The GTC has proved its worth

13th February 2009, 12:00am

Most teachers have, at some time, had to deal with name-calling by children, impressing on them that it invariably reveals more about the name-caller than the victim. So they will be well able to read between the lines of the recent scattershot attack on the GTC (TES, February 6), recognising that it lacked any critique of the GTC’s actual work to date.

Further enhancing the professionalism of teaching demands both advocacy and regulation. The GTC’s success in both of these fields is demonstrable.

Fifteen thousand enrolments by teachers in its Teacher Learning Academy have been shown by evaluations to have benefited both the teachers themselves and their pupils. Some 90,000 teachers have participated in GTC networks. The council’s policy work - most notably in the area of assessment - has already been influential. And its regulatory work is both respectable and respected.

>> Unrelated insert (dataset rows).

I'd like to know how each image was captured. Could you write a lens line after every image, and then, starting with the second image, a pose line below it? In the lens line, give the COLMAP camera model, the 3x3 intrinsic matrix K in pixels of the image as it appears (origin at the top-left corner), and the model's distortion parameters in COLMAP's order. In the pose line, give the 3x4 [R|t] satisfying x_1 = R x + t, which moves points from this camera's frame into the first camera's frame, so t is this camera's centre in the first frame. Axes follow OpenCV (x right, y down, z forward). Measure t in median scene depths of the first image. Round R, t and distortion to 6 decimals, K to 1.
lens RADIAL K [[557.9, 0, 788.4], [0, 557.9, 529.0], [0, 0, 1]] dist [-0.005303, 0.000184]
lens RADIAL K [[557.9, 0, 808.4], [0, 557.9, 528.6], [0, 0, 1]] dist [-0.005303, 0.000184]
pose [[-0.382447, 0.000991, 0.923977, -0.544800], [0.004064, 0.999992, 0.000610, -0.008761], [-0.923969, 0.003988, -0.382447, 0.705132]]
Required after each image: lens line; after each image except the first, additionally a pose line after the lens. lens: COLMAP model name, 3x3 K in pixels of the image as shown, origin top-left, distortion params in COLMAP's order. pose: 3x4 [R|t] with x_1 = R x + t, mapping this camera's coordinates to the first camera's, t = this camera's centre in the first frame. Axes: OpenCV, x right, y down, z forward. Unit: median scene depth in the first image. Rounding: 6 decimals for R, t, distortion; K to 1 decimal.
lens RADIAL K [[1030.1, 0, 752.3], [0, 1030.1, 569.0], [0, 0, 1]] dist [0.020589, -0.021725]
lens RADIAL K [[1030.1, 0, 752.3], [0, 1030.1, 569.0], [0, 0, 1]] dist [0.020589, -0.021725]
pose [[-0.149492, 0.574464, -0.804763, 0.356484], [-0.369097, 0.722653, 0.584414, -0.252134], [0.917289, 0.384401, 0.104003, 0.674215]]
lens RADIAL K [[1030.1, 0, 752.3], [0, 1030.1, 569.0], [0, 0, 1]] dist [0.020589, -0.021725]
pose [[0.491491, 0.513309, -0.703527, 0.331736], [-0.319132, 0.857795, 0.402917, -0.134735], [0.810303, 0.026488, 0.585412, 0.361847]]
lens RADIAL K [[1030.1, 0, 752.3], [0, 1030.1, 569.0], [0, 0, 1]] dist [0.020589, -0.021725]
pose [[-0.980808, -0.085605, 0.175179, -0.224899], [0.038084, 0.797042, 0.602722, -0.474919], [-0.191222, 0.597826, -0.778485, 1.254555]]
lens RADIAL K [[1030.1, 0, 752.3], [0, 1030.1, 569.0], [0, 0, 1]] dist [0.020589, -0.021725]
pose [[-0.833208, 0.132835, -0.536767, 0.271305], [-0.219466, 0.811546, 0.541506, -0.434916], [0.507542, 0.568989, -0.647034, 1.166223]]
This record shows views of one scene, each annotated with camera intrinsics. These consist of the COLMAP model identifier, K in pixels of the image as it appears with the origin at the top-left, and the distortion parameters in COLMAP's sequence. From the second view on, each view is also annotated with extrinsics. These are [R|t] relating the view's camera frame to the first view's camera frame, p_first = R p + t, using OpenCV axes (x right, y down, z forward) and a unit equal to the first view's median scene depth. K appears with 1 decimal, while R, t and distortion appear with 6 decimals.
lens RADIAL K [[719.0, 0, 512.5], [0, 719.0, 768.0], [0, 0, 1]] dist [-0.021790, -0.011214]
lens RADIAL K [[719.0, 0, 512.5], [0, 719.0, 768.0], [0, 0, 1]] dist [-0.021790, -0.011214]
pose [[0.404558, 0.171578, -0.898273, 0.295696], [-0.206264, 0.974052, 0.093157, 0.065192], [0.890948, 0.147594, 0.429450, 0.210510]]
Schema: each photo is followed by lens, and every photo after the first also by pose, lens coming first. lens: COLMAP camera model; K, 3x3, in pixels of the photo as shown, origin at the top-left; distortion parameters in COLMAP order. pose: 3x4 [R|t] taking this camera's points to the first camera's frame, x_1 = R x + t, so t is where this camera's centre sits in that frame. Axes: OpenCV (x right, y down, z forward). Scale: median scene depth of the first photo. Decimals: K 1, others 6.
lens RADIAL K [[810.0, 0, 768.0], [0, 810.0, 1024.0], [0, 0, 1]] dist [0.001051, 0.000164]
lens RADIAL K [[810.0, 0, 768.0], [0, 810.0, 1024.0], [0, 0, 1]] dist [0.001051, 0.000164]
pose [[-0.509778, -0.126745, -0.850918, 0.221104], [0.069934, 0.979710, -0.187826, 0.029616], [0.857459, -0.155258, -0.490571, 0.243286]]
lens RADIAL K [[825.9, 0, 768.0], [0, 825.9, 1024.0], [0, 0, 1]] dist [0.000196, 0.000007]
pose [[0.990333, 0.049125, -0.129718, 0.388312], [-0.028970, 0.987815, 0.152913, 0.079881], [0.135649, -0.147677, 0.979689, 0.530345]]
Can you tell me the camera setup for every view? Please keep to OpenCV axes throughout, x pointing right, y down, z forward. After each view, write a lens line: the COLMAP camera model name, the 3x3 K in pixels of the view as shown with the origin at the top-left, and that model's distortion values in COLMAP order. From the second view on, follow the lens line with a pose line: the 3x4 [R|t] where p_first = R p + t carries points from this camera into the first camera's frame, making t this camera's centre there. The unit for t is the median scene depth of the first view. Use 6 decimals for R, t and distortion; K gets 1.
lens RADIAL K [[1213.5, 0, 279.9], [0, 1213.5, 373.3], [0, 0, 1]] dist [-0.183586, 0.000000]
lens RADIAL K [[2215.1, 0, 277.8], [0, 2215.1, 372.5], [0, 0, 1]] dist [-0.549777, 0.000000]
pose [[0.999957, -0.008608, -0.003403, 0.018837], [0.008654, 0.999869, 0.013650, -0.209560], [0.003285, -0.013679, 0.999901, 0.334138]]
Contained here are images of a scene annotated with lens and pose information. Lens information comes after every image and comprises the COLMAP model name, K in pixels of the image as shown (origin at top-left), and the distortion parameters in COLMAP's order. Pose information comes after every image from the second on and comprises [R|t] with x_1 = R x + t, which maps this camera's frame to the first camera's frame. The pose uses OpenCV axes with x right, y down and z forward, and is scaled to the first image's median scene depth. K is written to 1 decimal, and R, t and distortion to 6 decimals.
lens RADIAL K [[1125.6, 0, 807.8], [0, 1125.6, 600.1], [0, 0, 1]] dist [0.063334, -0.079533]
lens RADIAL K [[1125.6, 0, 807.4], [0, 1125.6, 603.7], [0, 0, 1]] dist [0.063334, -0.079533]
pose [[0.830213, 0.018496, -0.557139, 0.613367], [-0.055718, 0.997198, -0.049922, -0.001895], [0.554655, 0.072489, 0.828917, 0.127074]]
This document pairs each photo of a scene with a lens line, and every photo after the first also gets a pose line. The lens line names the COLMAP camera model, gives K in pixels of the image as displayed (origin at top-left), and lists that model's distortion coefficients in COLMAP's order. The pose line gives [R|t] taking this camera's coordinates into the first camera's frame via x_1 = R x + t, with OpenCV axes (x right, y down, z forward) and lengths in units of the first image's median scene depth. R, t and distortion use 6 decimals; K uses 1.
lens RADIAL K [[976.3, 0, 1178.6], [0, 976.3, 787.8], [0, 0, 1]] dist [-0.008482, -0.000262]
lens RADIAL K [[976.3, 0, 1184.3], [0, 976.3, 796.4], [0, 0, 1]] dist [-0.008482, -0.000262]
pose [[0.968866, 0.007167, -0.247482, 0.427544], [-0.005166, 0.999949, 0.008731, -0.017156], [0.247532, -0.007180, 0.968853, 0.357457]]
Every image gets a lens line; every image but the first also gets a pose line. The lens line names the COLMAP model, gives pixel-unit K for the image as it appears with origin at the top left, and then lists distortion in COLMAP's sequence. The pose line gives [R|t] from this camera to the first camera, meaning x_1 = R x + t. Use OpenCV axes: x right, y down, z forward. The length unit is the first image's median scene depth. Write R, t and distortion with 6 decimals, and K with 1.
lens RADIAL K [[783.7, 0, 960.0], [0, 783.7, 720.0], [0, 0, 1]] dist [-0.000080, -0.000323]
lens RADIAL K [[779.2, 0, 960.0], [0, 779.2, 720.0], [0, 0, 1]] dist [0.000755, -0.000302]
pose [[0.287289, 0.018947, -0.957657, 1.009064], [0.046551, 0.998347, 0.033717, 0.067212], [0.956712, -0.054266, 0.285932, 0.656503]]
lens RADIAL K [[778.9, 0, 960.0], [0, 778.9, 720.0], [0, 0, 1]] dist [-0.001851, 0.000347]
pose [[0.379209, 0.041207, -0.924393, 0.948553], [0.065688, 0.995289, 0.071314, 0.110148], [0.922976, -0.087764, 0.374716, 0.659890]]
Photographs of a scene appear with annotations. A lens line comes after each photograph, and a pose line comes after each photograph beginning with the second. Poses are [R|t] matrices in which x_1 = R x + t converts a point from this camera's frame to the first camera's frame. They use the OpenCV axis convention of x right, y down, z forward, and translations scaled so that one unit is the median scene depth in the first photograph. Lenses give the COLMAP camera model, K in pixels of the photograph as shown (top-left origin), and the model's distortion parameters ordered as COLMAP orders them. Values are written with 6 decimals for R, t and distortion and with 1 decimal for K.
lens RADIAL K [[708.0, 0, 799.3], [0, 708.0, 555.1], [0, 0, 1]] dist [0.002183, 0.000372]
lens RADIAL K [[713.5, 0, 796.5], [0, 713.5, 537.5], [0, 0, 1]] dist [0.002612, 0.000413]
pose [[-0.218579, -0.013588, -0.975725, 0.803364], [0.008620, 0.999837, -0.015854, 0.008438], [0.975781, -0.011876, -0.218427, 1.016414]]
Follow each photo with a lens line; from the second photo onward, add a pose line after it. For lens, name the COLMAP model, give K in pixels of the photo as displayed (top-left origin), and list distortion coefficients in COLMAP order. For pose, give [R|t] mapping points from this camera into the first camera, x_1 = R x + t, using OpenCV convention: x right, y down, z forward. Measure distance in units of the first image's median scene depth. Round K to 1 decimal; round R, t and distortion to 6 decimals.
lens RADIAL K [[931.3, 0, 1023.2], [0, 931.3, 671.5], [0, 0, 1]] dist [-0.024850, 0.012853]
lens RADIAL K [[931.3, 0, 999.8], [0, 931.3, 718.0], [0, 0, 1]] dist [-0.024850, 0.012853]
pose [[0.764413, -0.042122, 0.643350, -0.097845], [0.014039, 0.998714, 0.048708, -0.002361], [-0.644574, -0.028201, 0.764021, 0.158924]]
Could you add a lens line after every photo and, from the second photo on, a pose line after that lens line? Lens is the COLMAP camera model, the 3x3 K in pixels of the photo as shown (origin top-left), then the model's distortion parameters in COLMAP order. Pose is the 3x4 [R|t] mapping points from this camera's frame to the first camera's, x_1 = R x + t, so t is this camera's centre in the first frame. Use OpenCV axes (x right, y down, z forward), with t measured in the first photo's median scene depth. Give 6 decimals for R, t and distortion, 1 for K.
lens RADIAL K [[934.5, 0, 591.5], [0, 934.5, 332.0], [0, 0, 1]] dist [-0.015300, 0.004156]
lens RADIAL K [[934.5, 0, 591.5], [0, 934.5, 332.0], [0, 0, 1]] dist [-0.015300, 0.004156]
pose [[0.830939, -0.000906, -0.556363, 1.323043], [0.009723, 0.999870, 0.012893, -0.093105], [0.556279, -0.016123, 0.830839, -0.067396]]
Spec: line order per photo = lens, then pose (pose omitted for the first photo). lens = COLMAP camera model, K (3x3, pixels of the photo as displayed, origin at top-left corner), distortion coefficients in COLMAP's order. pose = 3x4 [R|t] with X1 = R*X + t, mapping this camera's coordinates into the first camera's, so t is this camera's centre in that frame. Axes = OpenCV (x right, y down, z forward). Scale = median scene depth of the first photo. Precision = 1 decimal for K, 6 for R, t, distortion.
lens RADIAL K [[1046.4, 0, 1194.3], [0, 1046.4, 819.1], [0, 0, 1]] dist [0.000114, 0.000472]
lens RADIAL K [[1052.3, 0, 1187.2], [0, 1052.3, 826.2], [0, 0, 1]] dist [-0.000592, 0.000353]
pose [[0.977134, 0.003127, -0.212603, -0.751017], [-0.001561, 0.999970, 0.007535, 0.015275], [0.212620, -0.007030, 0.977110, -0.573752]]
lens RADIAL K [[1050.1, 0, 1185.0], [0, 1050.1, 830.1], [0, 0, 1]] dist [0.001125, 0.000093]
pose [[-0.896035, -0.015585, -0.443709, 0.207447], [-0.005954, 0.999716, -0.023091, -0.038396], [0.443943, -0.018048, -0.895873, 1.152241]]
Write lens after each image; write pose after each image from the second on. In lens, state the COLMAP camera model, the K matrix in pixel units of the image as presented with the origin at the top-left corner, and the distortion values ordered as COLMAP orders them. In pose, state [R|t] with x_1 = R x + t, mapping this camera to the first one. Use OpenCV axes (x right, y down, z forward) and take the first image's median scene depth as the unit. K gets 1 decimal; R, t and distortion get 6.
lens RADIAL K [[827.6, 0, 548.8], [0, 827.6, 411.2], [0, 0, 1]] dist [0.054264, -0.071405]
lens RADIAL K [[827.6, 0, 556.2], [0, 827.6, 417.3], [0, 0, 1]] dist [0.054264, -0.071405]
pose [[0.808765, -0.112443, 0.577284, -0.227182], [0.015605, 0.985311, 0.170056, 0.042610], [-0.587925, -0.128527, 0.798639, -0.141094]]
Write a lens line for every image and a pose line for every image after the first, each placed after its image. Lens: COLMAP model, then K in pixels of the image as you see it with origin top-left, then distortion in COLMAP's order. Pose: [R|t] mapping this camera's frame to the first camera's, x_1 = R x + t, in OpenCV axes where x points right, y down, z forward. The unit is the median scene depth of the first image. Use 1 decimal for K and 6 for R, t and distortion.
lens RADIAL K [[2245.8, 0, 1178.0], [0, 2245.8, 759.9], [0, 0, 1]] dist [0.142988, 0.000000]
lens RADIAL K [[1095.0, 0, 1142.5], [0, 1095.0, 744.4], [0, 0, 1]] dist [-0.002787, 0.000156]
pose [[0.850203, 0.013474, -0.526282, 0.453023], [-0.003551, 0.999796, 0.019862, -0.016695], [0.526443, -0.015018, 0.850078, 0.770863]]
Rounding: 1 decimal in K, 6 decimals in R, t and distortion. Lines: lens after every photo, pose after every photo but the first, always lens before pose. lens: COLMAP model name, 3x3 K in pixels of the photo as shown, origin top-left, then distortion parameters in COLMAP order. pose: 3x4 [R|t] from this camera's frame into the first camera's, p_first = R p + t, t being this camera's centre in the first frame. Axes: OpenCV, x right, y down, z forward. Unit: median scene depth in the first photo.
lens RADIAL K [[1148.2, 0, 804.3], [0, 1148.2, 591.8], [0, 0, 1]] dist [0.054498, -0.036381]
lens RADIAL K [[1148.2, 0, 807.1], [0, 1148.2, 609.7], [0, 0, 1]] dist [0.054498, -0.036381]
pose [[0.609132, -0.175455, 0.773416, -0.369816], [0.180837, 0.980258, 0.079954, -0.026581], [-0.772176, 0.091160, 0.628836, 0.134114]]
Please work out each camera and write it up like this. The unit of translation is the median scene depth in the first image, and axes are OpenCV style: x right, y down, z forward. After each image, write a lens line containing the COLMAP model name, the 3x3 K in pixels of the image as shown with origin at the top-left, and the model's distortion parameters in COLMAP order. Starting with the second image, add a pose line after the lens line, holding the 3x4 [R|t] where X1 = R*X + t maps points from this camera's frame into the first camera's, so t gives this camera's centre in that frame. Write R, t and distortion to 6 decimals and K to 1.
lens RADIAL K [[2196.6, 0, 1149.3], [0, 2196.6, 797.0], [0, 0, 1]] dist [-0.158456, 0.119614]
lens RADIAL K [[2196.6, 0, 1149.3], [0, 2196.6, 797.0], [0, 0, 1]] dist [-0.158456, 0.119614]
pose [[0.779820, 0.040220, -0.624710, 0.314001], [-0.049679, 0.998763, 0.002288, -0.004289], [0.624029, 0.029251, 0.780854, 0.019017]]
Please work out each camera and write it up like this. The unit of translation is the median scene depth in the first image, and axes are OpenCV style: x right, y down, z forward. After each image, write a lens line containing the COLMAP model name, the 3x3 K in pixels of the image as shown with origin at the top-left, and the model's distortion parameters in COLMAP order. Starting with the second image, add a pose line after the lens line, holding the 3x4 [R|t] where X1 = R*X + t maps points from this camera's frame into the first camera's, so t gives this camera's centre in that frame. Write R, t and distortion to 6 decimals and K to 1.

So, confused and unconfident? No.

Ambitious in its desire to see the teaching profession accorded the respect it deserves? Yes.

Unloved? Well, not entirely, as surveys regularly show. But the GMC, 150 years after its inception, is still under constant attack. So the GTC is confident enough to understand that its ambitions will never be achieved through untempered populism.

Tony Neal, Chair of Policy and Research Committee, GTCE

Gill Stainthorpe, Chair of Registration and Regulation Committee, GTCE.